Singh had on October 20 asked the nation to prepare for a "temporary slowdown" of the world's second-fastest-growing major economy.
Singh expects growth at 8 per cent this year, Commerce Secretary G.K. Pillai said. That compares with the Reserve Bank of India's forecast for 7.5 to 8 per cent in the year to March 31.
The central bank lowered its repurchase rate to 7.5 per cent from 8 per cent, reduced the amount of deposits that lenders need to set aside as reserves to 5.5 percent from 6.5 per cent, and cut the amount of money lenders are required to keep in government bonds to 24 per cent from 25 per cent.
The prime minister will set up a panel to address issues raised by industry and arising from the crisis, Trade Minister Kamal Nath said in New Delhi after the meeting.
Those in the panel will include Finance Minister P. Chidambaram, Nath and Planning Commission Deputy Chairman Montek Singh Ahluwalia, DLF Ltd. Chairman K.P. Singh said following the meeting.
Companies sought deeper cuts in interest rates and the amount of money that banks need to set aside as reserves to improve the availability of cash.
Reasonable rates
The Federation of Indian Chambers of Commerce & Industry, a lobby group, asked for a reduction in the cash reserve ratio to 4.5 per cent from 5.5 per cent and a cut in the key interest rate to 5 per cent.
"Insolvency shouldn't be visiting all businesses and industry as a whole and hence the issue of general risk aversion in our banks has to be solved," Rajeev Chandrasekhar, president of the federation, said in comments issued before the meeting with Singh.
The infusion of cash from measures taken "will help to provide credit at reasonable rates", Singh said. "The public sector banks have been instructed to ensure that they act counter-cyclically in this situation to counter the general erosion of confidence."
Singh said the Reserve Bank and the government have been able to take the measures they have because anti-inflation steps have succeeded.
"We are able to act more boldly because our efforts to contain inflation have begun to be effective," Singh said. Movements in the Wholesale Price Index "over the past six weeks suggest a definite abatement of inflationary process".
Domestic consumption
India's inflation rate fell below 11 per cent for the first time since May, to 10.68 per cent in the week to October 18 from a year earlier after gaining 11.07 per cent in the previous week, the commerce ministry said October 30
Asia's third-biggest economy is powered mainly by consumption from its 50-million-strong middle class, insulating it from a decline in overseas demand.
The nation's trade as a percentage of gross domestic product is 32.5 per cent, about half that of China and the European Union, according to the Asian Development Bank.

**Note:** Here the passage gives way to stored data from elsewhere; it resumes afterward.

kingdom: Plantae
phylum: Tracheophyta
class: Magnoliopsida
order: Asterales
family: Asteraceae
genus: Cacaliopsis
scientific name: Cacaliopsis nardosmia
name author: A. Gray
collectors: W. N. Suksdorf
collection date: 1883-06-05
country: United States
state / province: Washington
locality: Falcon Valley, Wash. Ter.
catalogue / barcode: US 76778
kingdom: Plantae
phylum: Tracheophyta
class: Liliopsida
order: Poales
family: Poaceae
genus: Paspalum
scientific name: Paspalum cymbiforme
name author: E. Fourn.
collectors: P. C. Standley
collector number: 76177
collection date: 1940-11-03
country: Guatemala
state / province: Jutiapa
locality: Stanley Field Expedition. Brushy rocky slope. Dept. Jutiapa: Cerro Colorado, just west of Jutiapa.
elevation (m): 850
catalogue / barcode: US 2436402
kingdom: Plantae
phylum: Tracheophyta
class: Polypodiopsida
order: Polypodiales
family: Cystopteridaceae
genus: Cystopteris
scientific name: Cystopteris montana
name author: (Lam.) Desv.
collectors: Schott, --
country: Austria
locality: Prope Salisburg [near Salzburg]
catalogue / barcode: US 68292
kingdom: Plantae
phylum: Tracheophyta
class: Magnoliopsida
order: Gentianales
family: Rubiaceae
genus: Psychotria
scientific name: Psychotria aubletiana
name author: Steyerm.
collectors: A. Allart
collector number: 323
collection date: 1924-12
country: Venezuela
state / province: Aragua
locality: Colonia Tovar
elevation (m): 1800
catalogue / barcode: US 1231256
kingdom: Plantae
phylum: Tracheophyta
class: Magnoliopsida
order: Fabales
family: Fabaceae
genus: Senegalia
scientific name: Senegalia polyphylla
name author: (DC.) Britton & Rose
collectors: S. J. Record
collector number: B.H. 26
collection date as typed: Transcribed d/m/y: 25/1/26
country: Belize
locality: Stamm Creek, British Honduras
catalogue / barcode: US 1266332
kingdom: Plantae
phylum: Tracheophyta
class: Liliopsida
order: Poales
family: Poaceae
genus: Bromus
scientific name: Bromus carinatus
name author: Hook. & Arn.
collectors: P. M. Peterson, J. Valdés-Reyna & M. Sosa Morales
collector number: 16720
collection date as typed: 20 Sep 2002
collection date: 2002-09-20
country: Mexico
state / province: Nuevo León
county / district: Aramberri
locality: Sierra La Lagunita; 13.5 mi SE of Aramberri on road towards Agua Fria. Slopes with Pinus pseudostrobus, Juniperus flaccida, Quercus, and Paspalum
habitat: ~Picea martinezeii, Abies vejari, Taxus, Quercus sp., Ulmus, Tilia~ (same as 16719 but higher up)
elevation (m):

"The Indian economy is a domestic-consumption, investment- driven economy," Chidambaram said on October 31. "Exports play a significant role, but not as much as they do in China."
India's exports grew at the slowest pace in 18 months in September as the weakening global economy damped demand.
Overseas shipments rose 10 per cent to $13.7 billion from a year earlier, after gaining 27 per cent in August, the government said in New Delhi yesterday. Imports increased 43 per cent to $24.4 billion, widening the trade deficit to $10.6 billion.
Singh reiterated that India's banks are well-capitalised and that there should be no concern over the safety of deposits, while pledging the government's support for the industry.
Increased spending on infrastructure will help shore up economic growth.
Infrastructure
"We will review projects and programs in the area of infrastructure development, including both pure public-sector projects and public-private partnership projects, to ensure that their implementation is expedited and they do not suffer from constraints of funds," Singh said.
This spending, along with increased outlays on health, education, rural areas and farm development, will help maintain growth and economic stability, Singh said. Singh urged companies not to cut jobs.
"While every effort needs to be made to cut costs and raise productivity, I hope there will be no knee-jerk reaction such as large-scale lay-offs which may lead to a negative spiral," Singh said.
The government will take all domestic monetary and fiscal policy measures to protect growth rates, Singh said.